When I do graphics stuff on a computer, I spend 99.994% of my time in one tool: Photoshop. When I do it on my iPad 2–which I’m doing more and more–I jump between multiple apps, including PhotoForge2, iResize, Snapseed, TouchDraw and others.
Basically, I’m trying to piece together my most-used Photoshop features. Even by using a bunch of programs, though, I can only get partway there. But starting now, I have another option for iPad image editing: Photoshop.
OK, not full-blown, infinitely powerful Photoshop. But Photoshop Touch, which arrived for Android last year and is now available in a $9.99 version for the iPad 2, comes closer to replicating Photoshop’s bag of tricks on a tablet than any other application I’ve seen.
Its user interface is only vaguely reminiscent of the time-tested Photoshop one, and doesn’t feel that much like a typical iOS app. Overall, though, it works well–Adobe has clearly put a lot of thought into the best way to help artists interact with photos and tools using fingers rather than a mouse. Even if Photoshop Touch grows richer in future versions, the foundation that Adobe has already built should still work.
You can use photos on your iPad or stored on Adobe’s own Creative Cloud service, pictures from Facebook albums and images you find using a built-in version of Google Image Search. A surprising quantity of familiar Photoshop features are here, including basic stuff like resizing and cropping, layers, extensive masking tools, image tweakers like levels and curves, a profusion of filters, and the ability to warp images and add gradients.
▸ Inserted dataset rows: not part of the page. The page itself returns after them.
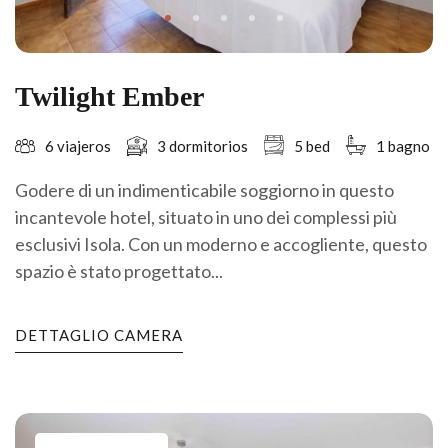
Twilight Ember
6 viajeros
3 dormitorios
5 bed
1 bagno
Godere di un indimenticabile soggiorno in questo
incantevole hotel, situato in uno dei complessi più
esclusivi Isola. Con un moderno e accogliente, questo
spazio è stato progettato...
DETTAGLIO CAMERA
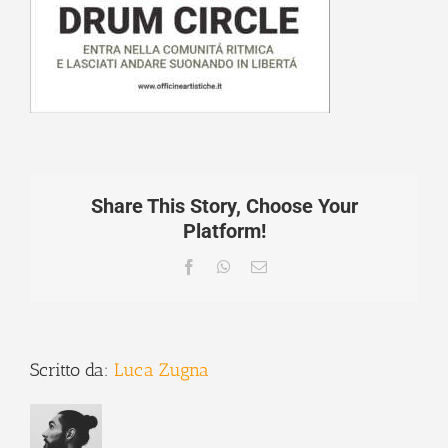
Share This Story, Choose Your
Platform!
Facebook
WhatsApp
Email
Scritto da:
Luca Zugna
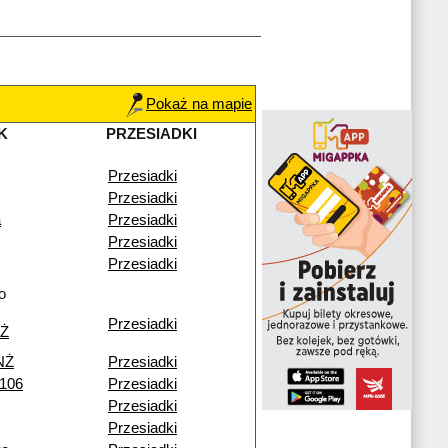
Pokaż na mapie
K
PRZESIADKI
Przesiadki
Przesiadki
a
Przesiadki
Przesiadki
Przesiadki
o
Przesiadki
NŻ
NŻ
Przesiadki
 106
Przesiadki
Przesiadki
Przesiadki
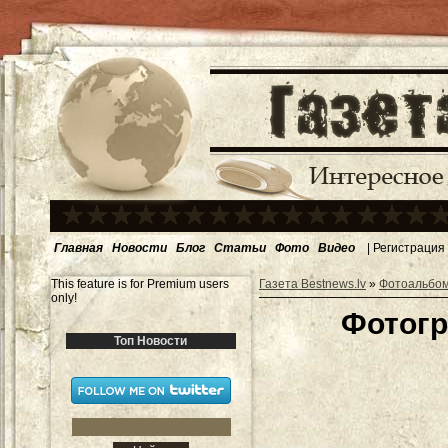
Главная
Новости
Блог
Статьи
Фото
Видео
|
Регистрация
This feature is for Premium users
Газета Bestnews.lv
»
Фотоальбо
only!
Фотогр
Топ Новости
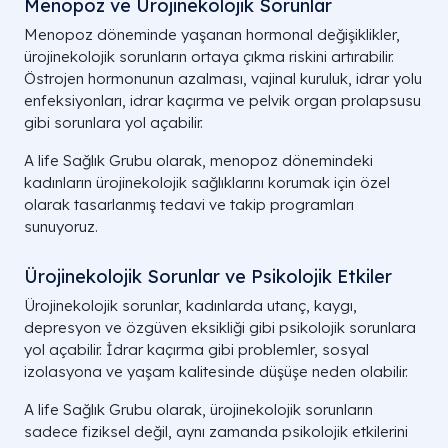
Menopoz ve Ürojinekolojik Sorunlar
Menopoz döneminde yaşanan hormonal değişiklikler,
ürojinekolojik sorunların ortaya çıkma riskini artırabilir.
Östrojen hormonunun azalması, vajinal kuruluk, idrar yolu
enfeksiyonları, idrar kaçırma ve pelvik organ prolapsusu
gibi sorunlara yol açabilir.
A life Sağlık Grubu olarak, menopoz dönemindeki
kadınların ürojinekolojik sağlıklarını korumak için özel
olarak tasarlanmış tedavi ve takip programları
sunuyoruz.
Ürojinekolojik Sorunlar ve Psikolojik Etkiler
Ürojinekolojik sorunlar, kadınlarda utanç, kaygı,
depresyon ve özgüven eksikliği gibi psikolojik sorunlara
yol açabilir. İdrar kaçırma gibi problemler, sosyal
izolasyona ve yaşam kalitesinde düşüşe neden olabilir.
A life Sağlık Grubu olarak, ürojinekolojik sorunların
sadece fiziksel değil, aynı zamanda psikolojik etkilerini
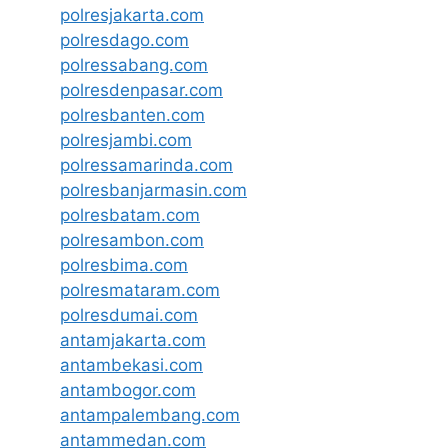
polresjakarta.com
polresdago.com
polressabang.com
polresdenpasar.com
polresbanten.com
polresjambi.com
polressamarinda.com
polresbanjarmasin.com
polresbatam.com
polresambon.com
polresbima.com
polresmataram.com
polresdumai.com
antamjakarta.com
antambekasi.com
antambogor.com
antampalembang.com
antammedan.com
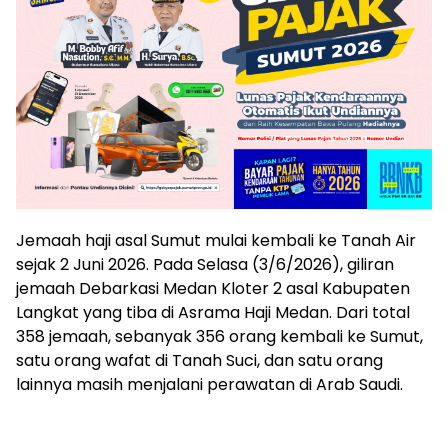
Jemaah haji asal Sumut mulai kembali ke Tanah Air
sejak 2 Juni 2026. Pada Selasa (3/6/2026), giliran
jemaah Debarkasi Medan Kloter 2 asal Kabupaten
Langkat yang tiba di Asrama Haji Medan. Dari total
358 jemaah, sebanyak 356 orang kembali ke Sumut,
satu orang wafat di Tanah Suci, dan satu orang
lainnya masih menjalani perawatan di Arab Saudi.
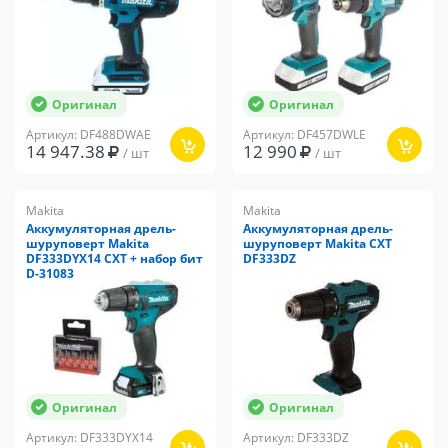
Оригинал
Оригинал
Артикул: DF488DWAE
Артикул: DF457DWLE
14 947.38
12 990
/ шт
/ шт
Makita
Makita
Аккумуляторная дрель-
Аккумуляторная дрель-
шуруповерт Makita
шуруповерт Makita CXT
DF333DYX14 CXT + набор бит
DF333DZ
D-31083
Оригинал
Оригинал
Артикул: DF333DYX14
Артикул: DF333DZ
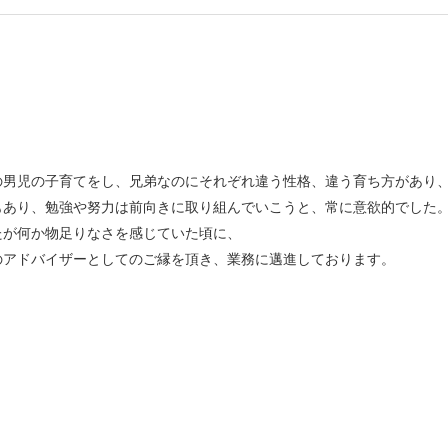
の男児の子育てをし、兄弟なのにそれぞれ違う性格、違う育ち方があり
もあり、勉強や努力は前向きに取り組んでいこうと、常に意欲的でした
たが何か物足りなさを感じていた頃に、
のアドバイザーとしてのご縁を頂き、業務に邁進しております。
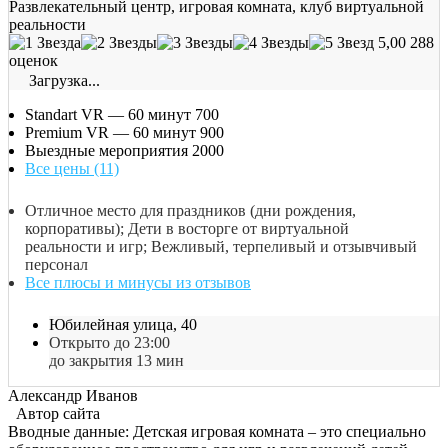
Развлекательный центр, игровая комната, клуб виртуальной
реальности
5,00
288
оценок
Загрузка...
Standart VR — 60 минут
700
Premium VR — 60 минут
900
Выездные мероприятия
2000
Все цены (11)
Отличное место для праздников (дни рождения,
корпоративы); Дети в восторге от виртуальной
реальности и игр; Вежливый, терпеливый и отзывчивый
персонал
Все плюсы и минусы из отзывов
Юбилейная улица, 40
Открыто до 23:00
до закрытия 13 мин
Александр Иванов
Автор сайта
Вводные данные: Детская игровая комната – это специально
They only work on images up to 1600 by 1600 pixels, a constraint that Adobe says was made with performance in mind. And the app does feel snappy.
It’s easy to pick nits in this initial version. Signature Photoshop CS5 features such as Content-Aware Fill and Puppet Warp aren’t here. There are text-handling features, but they’re extremely crude: You can’t even edit what you typed after you add it to an image. I don’t like the interface you use to open photos on the iPad–albums don’t show a thumbnail image that represents the album as a whole, making it hard to figure out what’s what, and on my iPad, at least, there seems to be something wrong with the Photo Library view. (It shows no photos, even though I have scads of them.)
But even though Photoshop Touch in no way renders full-strength Photoshop superfluous, it’s still a major advance for image editing on the iPad, and one of the richest iPad productivity apps so far in any category. I expect it to become my go-to app for most graphics work–although I’ll stick with TouchDraw for anything involving text–and I hope that Adobe aggressively improves it in the months and years to come.